VORGEGEBENER TEXT:
Edelweiss World Tour

Ein Tiroler Unternehmer stellt eine Ausfahrt, die noch niemand zuvor im Programm hatte, auf die Beine. Acht Monate, 248 Tage, 64.000 km. Nicht weniger als die längste jemals für Kunden organisierte Motorradtour der Welt. 1000PS war bei den letzten 24 Stunden vor dem Start dabei.

 
10:00 :Wolken ziehen am stahlgrauen Himmel über dem Holzleitensattel fadisiert vor sich hin. Westlich von Obsteig ist nicht viel los auf der B189. Wir treffen beim Hotel ein, in dem sich die meisten Tourteilnehmer der 1DE, wie das technokratische Kürzel der Reise lautet, bereits versammelt haben. Die meisten. Manche kommen erst nach uns an, freilich auf eigener Achse, aus Bremerhaven, wo sie das Moped frisch vom Schiff geholt hatten, oder von näher. (Und ja, Bremerhaven - Tirol ist eine Tagestour.)

Raureif überzieht Wiesen, die ihr saftiges Grün des Sommers schon lange gegen ein fahles Grau getauscht haben. Eiskristalle zeichnen fantastische Muster auf Windschilder, Aussenspiegel, Tankrucksäcke - und Sitzbänke. Zweiminus sagt das Cockpit des Mietwagens, den wir beim auch nicht sooo billigen Diskonter
am Innsbrucker Flughafen ausgefasst haben. Der Versuch, als Nichtraucher beim Ausatmen coole Ringe zu blasen, scheitert. Wie immer. Zügig schreiten wir in die Lobby des Hotels. Wer bei diesem Wetter mit der Mopette unterwegs ist, ist entweder Postler oder fest deppert. Oder er hat Grosses vor. Richtig Grooosses: Die längste
organisierte Motorradausfahrt der Welt startet im verschlafenen Tiroler Kaff Meaming (das auf der Landkarte und den Ortstafeln allerdings in Abweichung von der korrekten Aussprache als "Mieming" bezeichnet wird).


Die längste organisierte Motorradausfahrt der Welt.


11:00 : Durch die Balkontüre des fesch geheizten Lärchenholzzimmers sehen wir zu, wie Unerschrockene mit kräftigen Bewegungen Fahrzeuge waschen, ohne Pause, um nicht samt Schwamm festzufrieren. Wie sie Zurrgurte abhängen, und letztlich sogar Motoren starten und zur Tankstelle fahren. Gelbe Nummerntaferln. Brits, ok, die trinken auch lauwarmes Bier ohne Kugerln. Denen ist per se nicht zu helfen. Ein Floridataferl hängt sich an, und zwei mit 3M-Rückstrahlefolie tapezierte Suzis aus Georgia sind auch dabei. Vignetten kaufen. Volltanken. Sich den Arsch abfrieren. Was auch immer.

12:00 : Werner trifft ein. Er ist schon über Sechzig, was man aber nicht gleich merkt, und dennoch geht es hier und heute (und morgen und die nächsten 247 Tage) um einen Dreissiger. Um den von seinem Baby, das schon
lang kein Baby mehr ist. Die Rede ist nicht vom Nachwuchs, von Anne oder Tobias.

DATENAUSZÜGE:
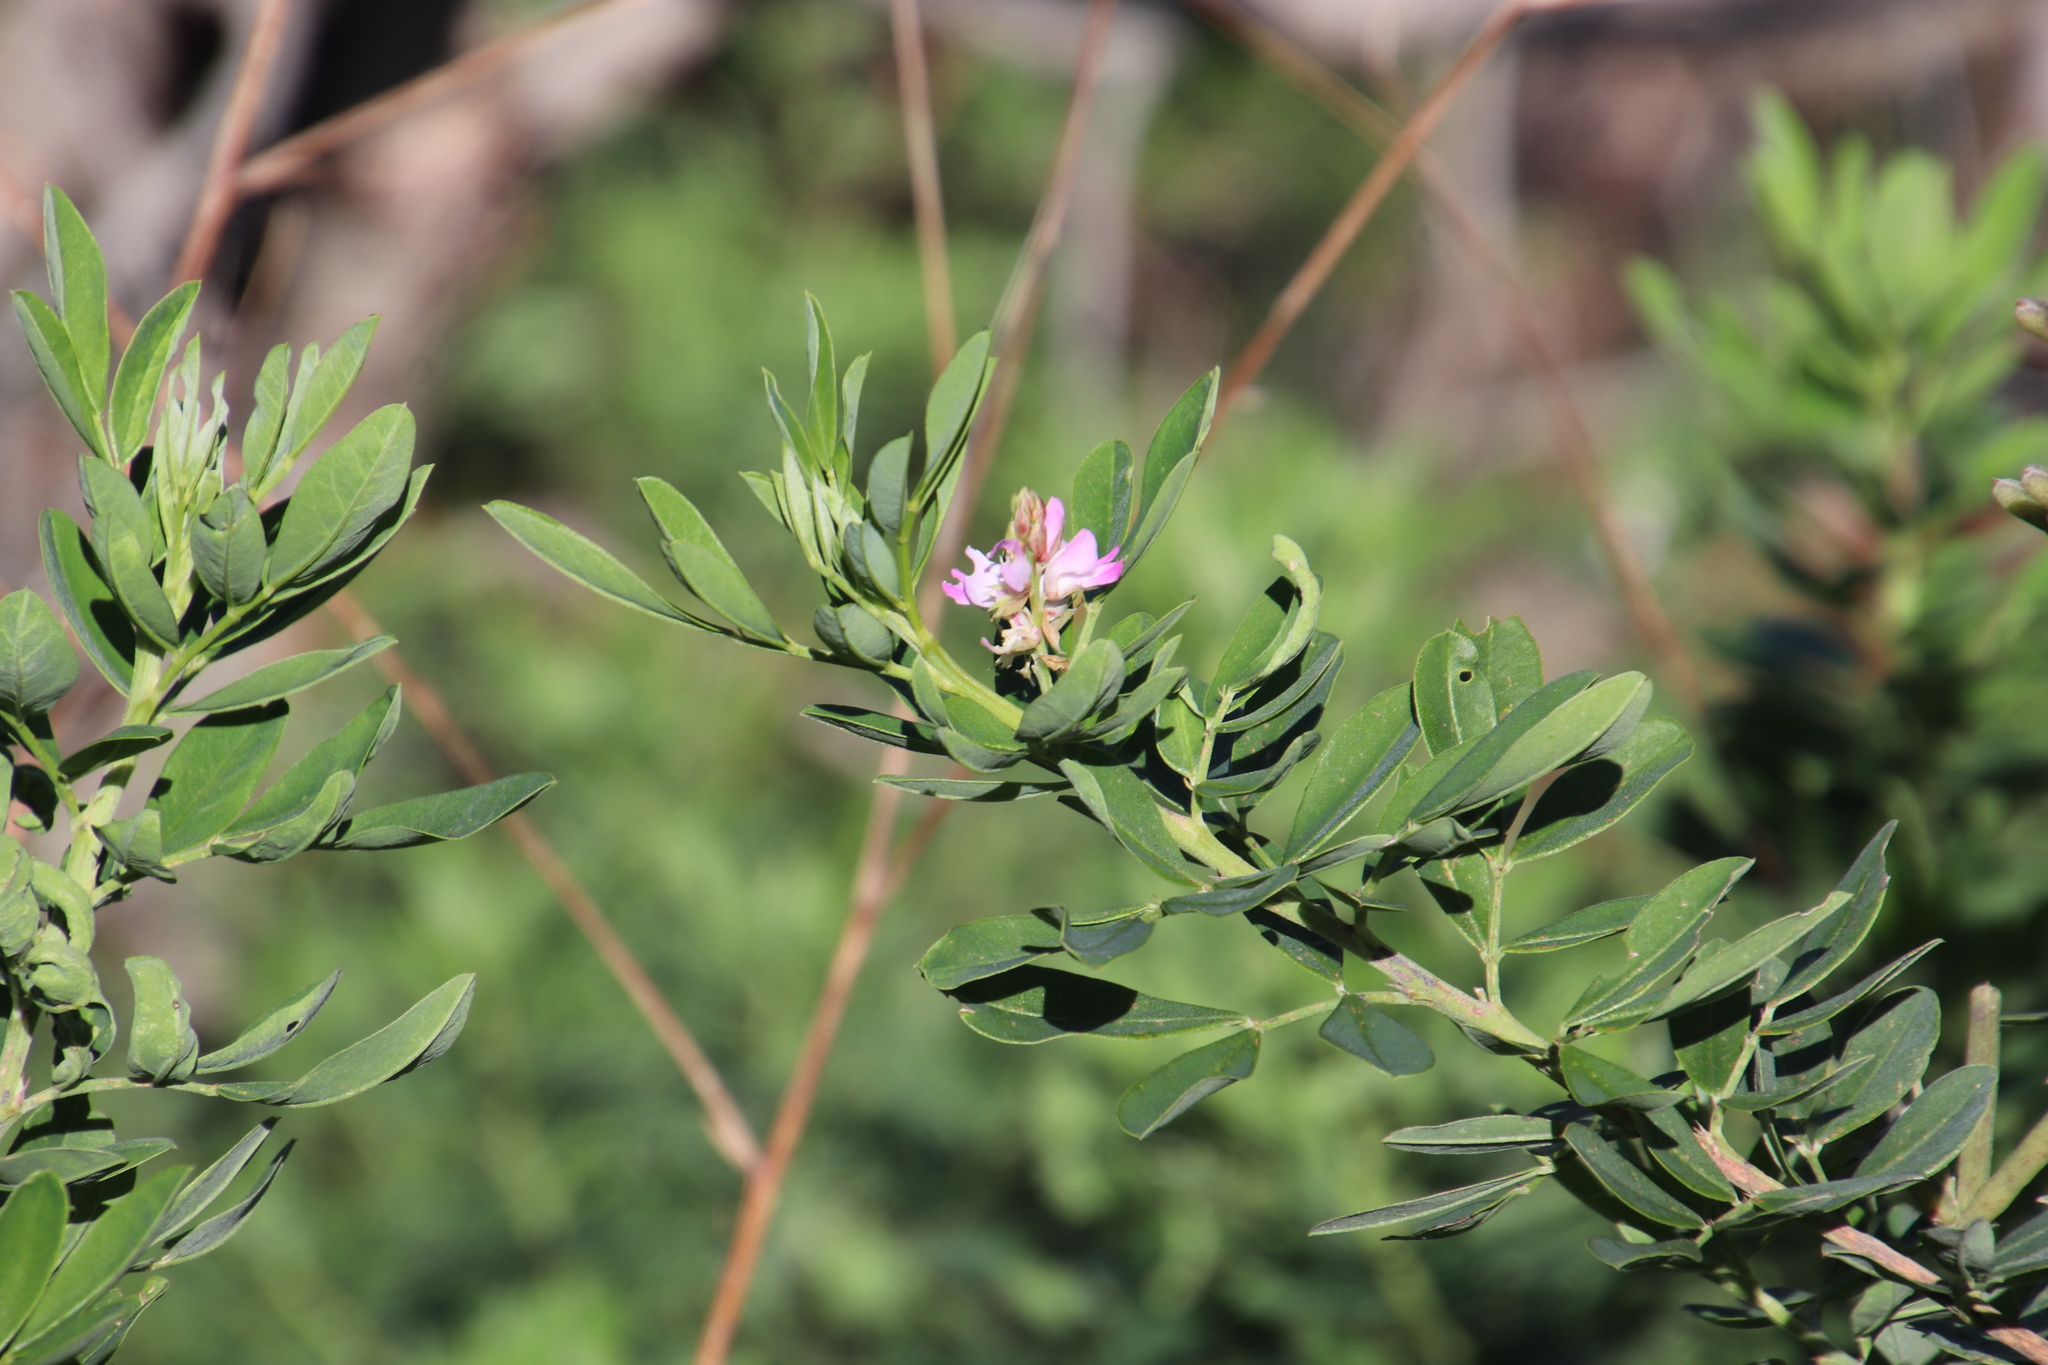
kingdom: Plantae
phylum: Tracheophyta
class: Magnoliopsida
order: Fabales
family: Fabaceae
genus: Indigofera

AUFGABEN:
1. Nenne die Gesamtstrecke in Kilometern, die der Text zur Edelweiss World Tour für die Ausfahrt angibt.
2. Bearbeite den Text zur Edelweiss World Tour, indem du ihn ab den Worten "Raureif überzieht Wiesen, die" bis einschließlich "Motorradausfahrt der Welt." erneut wiedergibst und dabei "Mietwagens" durch "Leihwagens" ersetzt.
3. Setze den Text zur Edelweiss World Tour im Anschluss an seinen letzten Satz fort.

ANTWORTEN NACH AUFGABE:
1. 64.000 km.

2.
Raureif überzieht Wiesen, die ihr saftiges Grün des Sommers schon lange gegen ein fahles Grau getauscht haben. Eiskristalle zeichnen fantastische Muster auf Windschilder, Aussenspiegel, Tankrucksäcke - und Sitzbänke. Zweiminus sagt das Cockpit des Leihwagens, den wir beim auch nicht sooo billigen Diskonter
am Innsbrucker Flughafen ausgefasst haben. Der Versuch, als Nichtraucher beim Ausatmen coole Ringe zu blasen, scheitert. Wie immer. Zügig schreiten wir in die Lobby des Hotels. Wer bei diesem Wetter mit der Mopette unterwegs ist, ist entweder Postler oder fest deppert. Oder er hat Grosses vor. Richtig Grooosses: Die längste
organisierte Motorradausfahrt der Welt startet im verschlafenen Tiroler Kaff Meaming (das auf der Landkarte und den Ortstafeln allerdings in Abweichung von der korrekten Aussprache als "Mieming" bezeichnet wird).


Die längste organisierte Motorradausfahrt der Welt.

3.
Die Rede ist von seiner Firma, exakter von einem Motorradreise-Organisationsanbieter, der nach einer unter Naturschutz stehenden Gebirgsblume benannt wurde. (Nein, Enzian ist falsch. Weiterraten!) Biketravel würden jene Brits sagen, deren Sitzmuskeln sicher noch immer
nicht aufgetaut sind, obwohl sie schon in der Lobby des Hotels Papierstapel schlichten. Kevin und Richard, Mick und Allen. Allen ist der Mechaniker.

Er hat leicht grinsen, denn er zahlt die nächsten Monate sein Bier nur selten selber und hat einen beheizten Sitz im Transit. Wenn es um (vergleichsweise) kurze geführte Motorradtouren von ein paar Tagen bis drei Wochen oder so geht, ist Werners Gebirgsblumenreisebüro die
Nummer eins der Welt. Und diese Welt wollte er sich jetzt endlich mal in Ruhe ansehen. En gros, en detail. Und in Gesellschaft. Dafür braucht man natürlich Spezialisten für epische Touren. Genau hier kommen jene temperaturresistenten Brits ins Spiel, die sich Globebusters nennen. (Ältere Menschen denken jetzt vielleicht an einen Hollywoodfilm aus dem Jahr ... wollen Sie das wirklich wissen? Ehrlich? OK, na dann ... 1984. Da war Werners Blumenreisefirma grad vier Jahre alt und das erste Mal in den USA unterwegs.)  Globebusters ist Kevin. "Kevin selten zuhause" würde der Film über ihn heissen. Kevin ist Weltrekordhalter im Nichtstehenbleiben, circumnavigation sagt das Wikipedia der Engländer, was verdammt nach dem medizinischen Fachausdruck für Beschneidung klingt, aber wir wollen hier nicht abschweifen. Wir reden also über (und mit, er bemüht sich netterweise, sein Walisisch im Zaum zu halten) Mr. 35-Tage-Panamericana-am-Bock bzw. über Mr. Neunzehneinhalbtagerundumdiewelt.


In 19,5 Tagen rund um die Welt.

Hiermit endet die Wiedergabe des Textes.